Other Parameters: delay 0, probability of node failure 0, number of worker 3

image-20220729005210042 image-20220729005213162
Mean throughput std 95 lower confidence interval 95 upper confidence interval
5% loss rate 14248063.75 1289191.456 14233261.81 14262865.69
10% loss rate 8262429.625 957758.2774 8251433.059 8273426.191
15% loss rate 3002189.625 171766.3999 3000217.478 3004161.772

We can infer from the graphs and data that the loss rate also remarkably influences the throughput. For our project, the protocol we designed in the manager will set a timer each time the manager distributes an image to the worker. If the image message sent by the manager or the worker’s returned result is lost, when the timer timeout, the manager will resend the image to the worker.
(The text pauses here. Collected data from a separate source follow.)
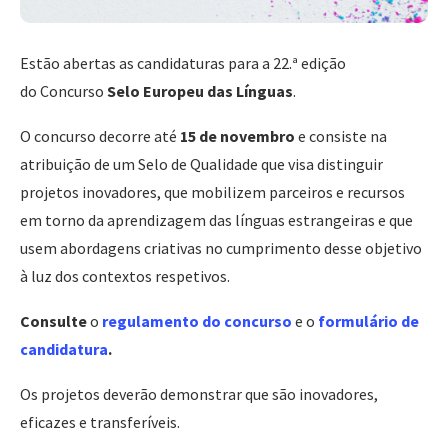
Estão abertas as candidaturas para a 22.ª edição
do Concurso
Selo Europeu das Línguas
.
O concurso decorre até
15 de novembro
e
consiste na
atribuição de um Selo de Qualidade que visa distinguir
projetos inovadores, que mobilizem parceiros e recursos
em torno da aprendizagem das línguas estrangeiras e que
usem abordagens criativas no cumprimento desse objetivo
à luz dos contextos respetivos.
Consulte
o
regulamento do concurso
e o
formulário de
candidatura
.
Os projetos deverão demonstrar que são inovadores,
eficazes e transferíveis.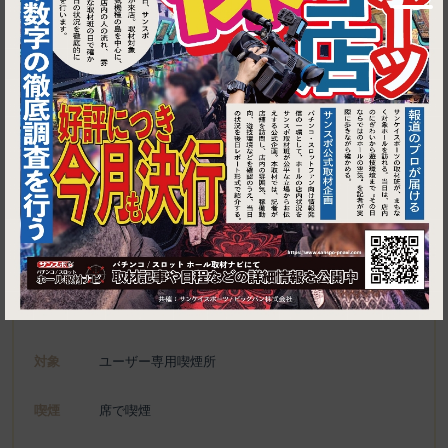
1
東京都中央区日本橋兜町9-7 兜町第一ビル 1F
日本橋 角吉 茅場町店
施設名
電話
03-5652-1194
種別
ユーザー専用喫煙所、喫煙可能施設
対象
ユーザー専用喫煙所
喫煙
席で喫煙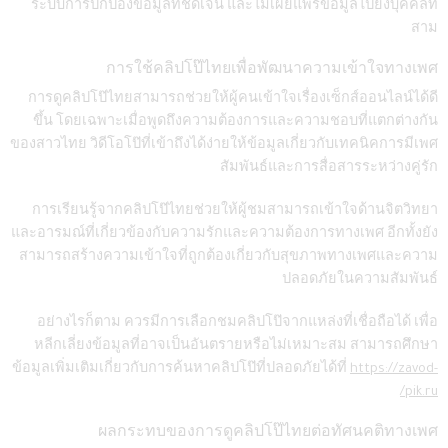
ระบบการปกป้องข้อมูลที่ชัดเจน และไม่เผยแพร่ข้อมูลไปยังบุคคลที่
สาม
การใช้คลิปโป๊ไทยเพื่อพัฒนาความเข้าใจทางเพศ
การดูคลิปโป๊ไทยสามารถช่วยให้ผู้คนเข้าใจเรื่องเซ็กส์ออนไลน์ได้ดี
ขึ้น โดยเฉพาะเมื่อพูดถึงความต้องการและความชอบที่แตกต่างกัน
ของสาวไทย วิดีโอโป๊ที่เข้าถึงได้ง่ายให้ข้อมูลเกี่ยวกับเทคนิคการมีเพศ
สัมพันธ์และการสื่อสารระหว่างคู่รัก
การเรียนรู้จากคลิปโป๊ไทยช่วยให้ผู้ชมสามารถเข้าใจด้านจิตวิทยา
และอารมณ์ที่เกี่ยวข้องกับความรักและความต้องการทางเพศ อีกทั้งยัง
สามารถสร้างความเข้าใจที่ถูกต้องเกี่ยวกับสุขภาพทางเพศและความ
ปลอดภัยในความสัมพันธ์
อย่างไรก็ตาม ควรมีการเลือกชมคลิปโป๊จากแหล่งที่เชื่อถือได้ เพื่อ
หลีกเลี่ยงข้อมูลที่อาจเป็นอันตรายหรือไม่เหมาะสม สามารถศึกษา
ข้อมูลเพิ่มเติมเกี่ยวกับการค้นหาคลิปโป๊ที่ปลอดภัยได้ที่
https://zavod-
pik.ru/
ผลกระทบของการดูคลิปโป๊ไทยต่อทัศนคติทางเพศ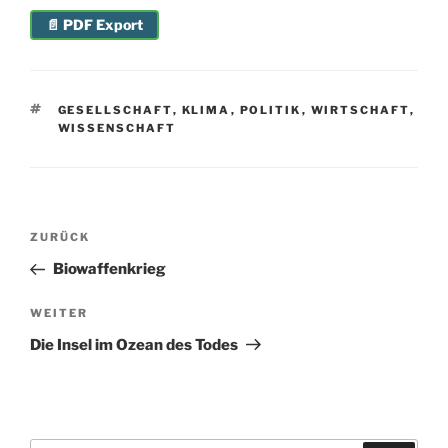
📄 PDF Export
SCHLAGWÖRTER
GESELLSCHAFT
,
KLIMA
,
POLITIK
,
WIRTSCHAFT
,
WISSENSCHAFT
Beitragsnavigation
Vorheriger
ZURÜCK
Beitrag
Biowaffenkrieg
Nächster
WEITER
Beitrag
Die Insel im Ozean des Todes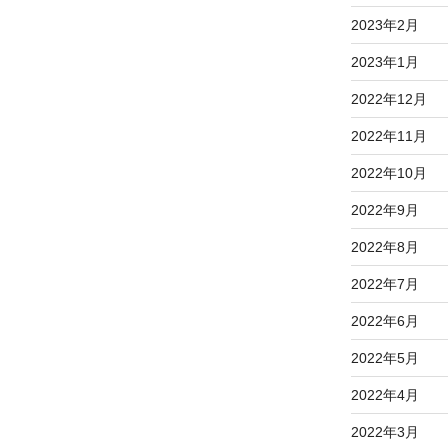
2023年2月
2023年1月
2022年12月
2022年11月
2022年10月
2022年9月
2022年8月
2022年7月
2022年6月
2022年5月
2022年4月
2022年3月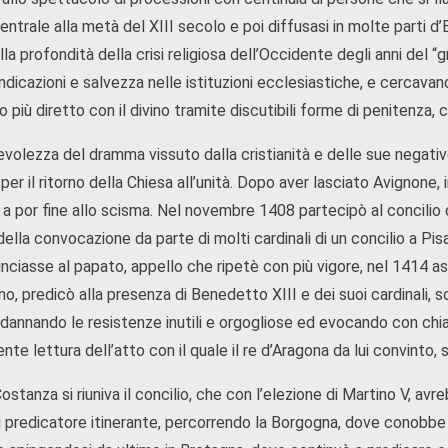
 centrale alla metà del XIII secolo e poi diffusasi in molte parti 
la profondità della crisi religiosa dell’Occidente degli anni del
indicazioni e salvezza nelle istituzioni ecclesiastiche, e cercavano
 più diretto con il divino tramite discutibili forme di penitenza
volezza del dramma vissuto dalla cristianità e delle sue negativ
per il ritorno della Chiesa all’unità. Dopo aver lasciato Avignone,
e a por fine allo scisma. Nel novembre 1408 partecipò al concili
della convocazione da parte di molti cardinali di un concilio a Pi
unciasse al papato, appello che ripetè con più vigore, nel 1414 a
o, predicò alla presenza di Benedetto XIII e dei suoi cardinali, s
annando le resistenze inutili e orgogliose ed evocando con chiare 
te lettura dell’atto con il quale il re d’Aragona da lui convinto,
stanza si riuniva il concilio, che con l’elezione di Martino V, avr
 predicatore itinerante, percorrendo la Borgogna, dove conobbe Co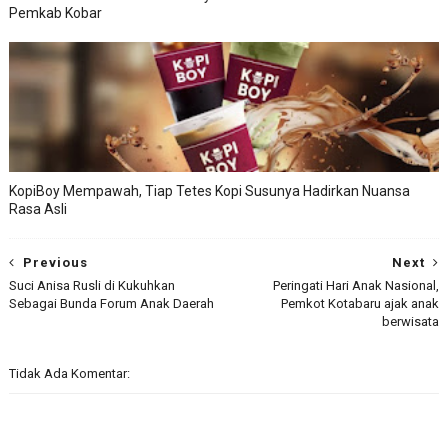
Pemkab Kobar
KopiBoy Mempawah, Tiap Tetes Kopi Susunya Hadirkan Nuansa
Rasa Asli
Previous
Next
Suci Anisa Rusli di Kukuhkan
Peringati Hari Anak Nasional,
Sebagai Bunda Forum Anak Daerah
Pemkot Kotabaru ajak anak
berwisata
Tidak Ada Komentar: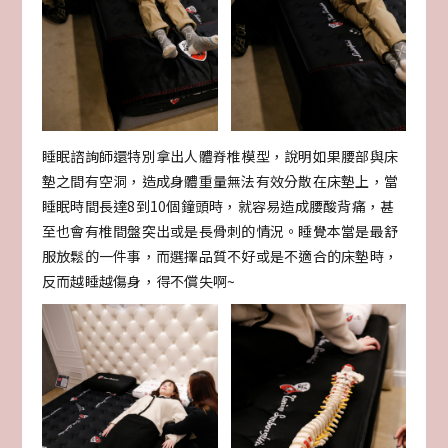
睡眠諮詢師還特別拿出人體脊椎模型，說明如果腰部與床
墊之間有空洞，造成身體重量無法有效分散在床墊上，當
睡眠時間長達8到10個鐘頭時，就容易造成腰酸背痛，甚
至也會有椎間盤突出或是長骨刺的情況。睡覺本當是最舒
服放鬆的一件事，而選擇品質不好或是不適合的床墊時，
反而越睡越傷身，得不償失啊~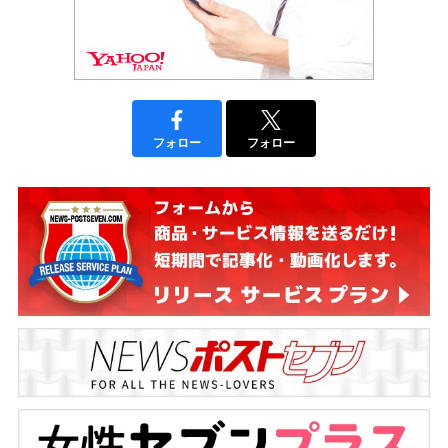
フォロー
フォロー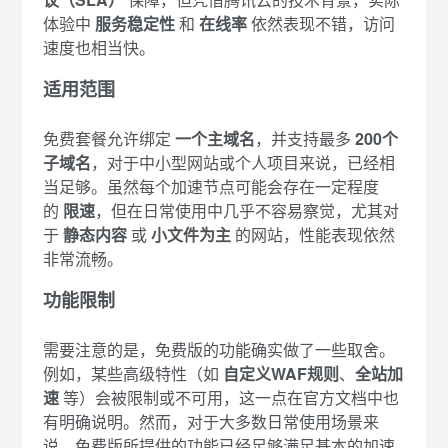
体验中
服务稳定性
和
在线率
依然表现不错，访问
速度也相当快。
适用范围
免费套餐允许绑定
一个主域名
，并支持最多
200个
子域名
，对于中小型网站或个人项目来说，已经相
当足够。虽然每个加速节点可能会存在一定程度
的
限速
，但在日常使用中几乎不容易察觉，尤其对
于
静态内容
或
小文件为主
的网站，性能表现依然
非常流畅。
功能限制
需要注意的是，免费版的功能确实做了一些取舍。
例如，某些高级特性（如
自定义WAF规则
、
全站加
速
等）会被限制或不可用，这一点在官方文档中也
有明确说明。然而，对于大多数日常使用场景来
说，免费版所提供的功能已经足够满足基本的加速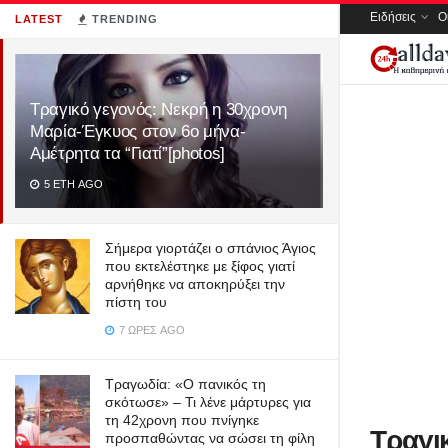
Ειδήσεις
Ο
LATEST
TRENDING
Τραγικό γεγονός: Νεκρή η 30χρονη
Μαρία-Έγκυος στον 6ο μήνα-
Αμέτρητα τα “Γιατί”[photos]
5 ΈΤΗ AGO
Σήμερα γιορτάζει ο σπάνιος Άγιος
που εκτελέστηκε με ξίφος γιατί
αρνήθηκε να αποκηρύξει την
πίστη του
7 ΏΡΕΣ AGO
Τραγωδία: «Ο πανικός τη
σκότωσε» – Τι λένε μάρτυρες για
τη 42χρονη που πνίγηκε
Τραγι
προσπαθώντας να σώσει τη φίλη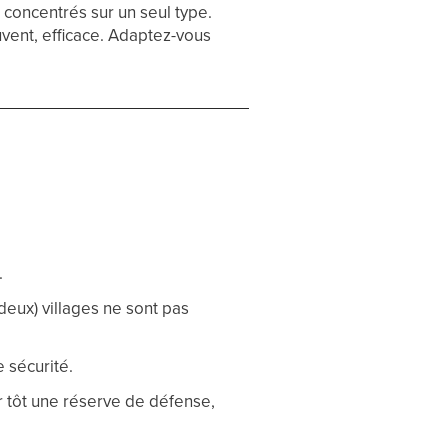
 concentrés sur un seul type.
uvent, efficace. Adaptez-vous
.
deux) villages ne sont pas
 sécurité.
r tôt une réserve de défense,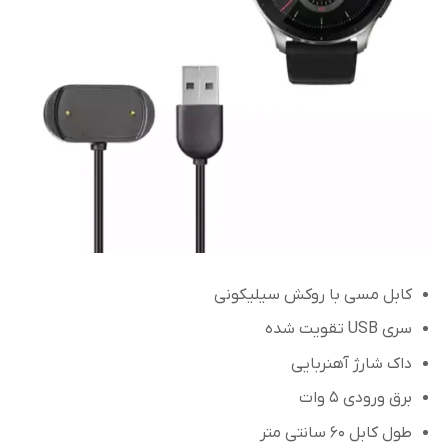
کابل مسی با روکش سیلیکونی
سری USB تقویت شده
داک شارژ آهنربایی
برق ورودی 5 وات
طول کابل 60 سانتی متر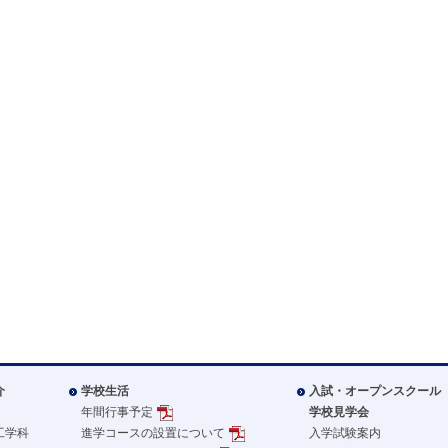
介
学校生活
入試・オープンスクール
年間行事予定
学校見学会
工学科
進学コースの設置について
入学試験案内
Although the worker will ignore duplicate images, the time can be wasted by transferring identical images.

Conclusion

For this project, our evaluation mainly focuses on the application performance in terms of loss rate, delay, how the number of workers may help the performance, and fault tolerance. By analyzing the data we get from the experiment, we can conclude that the network performance of our application can be affected by loss rate, delay, number of workers, and the probability of worker connection failing. The experiment results have shown that our distributed application will ensure linear improvement of the performance of the overall cluster by adding more worker nodes. The loss rate and delay are the other two main factors affecting the throughput. In our experiment, we noticed that as the loss rate and delay increase, the performance of applications would decrease significantly. Compared to loss and delay, the node failing has a relatively smaller impact on the performance. A potential reason is that we specified only one failing node in our experiment.

A possible extension to the project is that we can increase the overall performance not only by adding more worker nodes but also by improving each worker node's performance so that the whole cluster's performance is improved.